### Aim of the task:
After finding the line with "### Coder Night @ TOG" in the entries below, retype exactly each line from there through the line with "### Hack4Good", including that final line.
+++
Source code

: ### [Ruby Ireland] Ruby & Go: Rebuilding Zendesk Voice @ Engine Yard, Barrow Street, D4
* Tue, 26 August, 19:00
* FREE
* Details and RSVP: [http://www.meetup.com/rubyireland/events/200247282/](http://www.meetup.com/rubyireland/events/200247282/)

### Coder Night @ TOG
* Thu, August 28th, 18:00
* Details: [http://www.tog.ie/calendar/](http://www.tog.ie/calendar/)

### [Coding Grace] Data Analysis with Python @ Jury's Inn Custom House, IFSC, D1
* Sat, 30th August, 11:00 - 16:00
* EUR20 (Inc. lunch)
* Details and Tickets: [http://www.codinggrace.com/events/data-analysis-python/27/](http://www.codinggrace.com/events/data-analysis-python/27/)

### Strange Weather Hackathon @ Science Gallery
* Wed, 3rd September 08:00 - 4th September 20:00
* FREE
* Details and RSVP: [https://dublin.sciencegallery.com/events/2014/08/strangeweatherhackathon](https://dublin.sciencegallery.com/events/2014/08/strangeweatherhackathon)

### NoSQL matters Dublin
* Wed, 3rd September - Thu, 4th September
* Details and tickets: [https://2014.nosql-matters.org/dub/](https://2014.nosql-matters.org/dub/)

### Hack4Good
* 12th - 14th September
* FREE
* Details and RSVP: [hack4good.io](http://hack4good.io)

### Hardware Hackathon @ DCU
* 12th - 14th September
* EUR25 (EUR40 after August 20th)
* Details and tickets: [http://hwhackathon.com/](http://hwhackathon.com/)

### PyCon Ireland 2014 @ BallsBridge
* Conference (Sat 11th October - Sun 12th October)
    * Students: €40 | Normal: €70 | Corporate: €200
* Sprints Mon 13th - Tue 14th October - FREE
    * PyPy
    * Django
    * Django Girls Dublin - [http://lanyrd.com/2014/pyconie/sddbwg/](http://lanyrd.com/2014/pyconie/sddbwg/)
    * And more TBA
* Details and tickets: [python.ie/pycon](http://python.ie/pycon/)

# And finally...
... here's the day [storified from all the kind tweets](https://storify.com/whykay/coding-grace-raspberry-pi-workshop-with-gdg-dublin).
+++
### Answer section:
### Coder Night @ TOG
* Thu, August 28th, 18:00
* Details: [http://www.tog.ie/calendar/](http://www.tog.ie/calendar/)

### [Coding Grace] Data Analysis with Python @ Jury's Inn Custom House, IFSC, D1
* Sat, 30th August, 11:00 - 16:00
* EUR20 (Inc. lunch)
* Details and Tickets: [http://www.codinggrace.com/events/data-analysis-python/27/](http://www.codinggrace.com/events/data-analysis-python/27/)

### Strange Weather Hackathon @ Science Gallery
* Wed, 3rd September 08:00 - 4th September 20:00
* FREE
* Details and RSVP: [https://dublin.sciencegallery.com/events/2014/08/strangeweatherhackathon](https://dublin.sciencegallery.com/events/2014/08/strangeweatherhackathon)

### NoSQL matters Dublin
* Wed, 3rd September - Thu, 4th September
* Details and tickets: [https://2014.nosql-matters.org/dub/](https://2014.nosql-matters.org/dub/)

### Hack4Good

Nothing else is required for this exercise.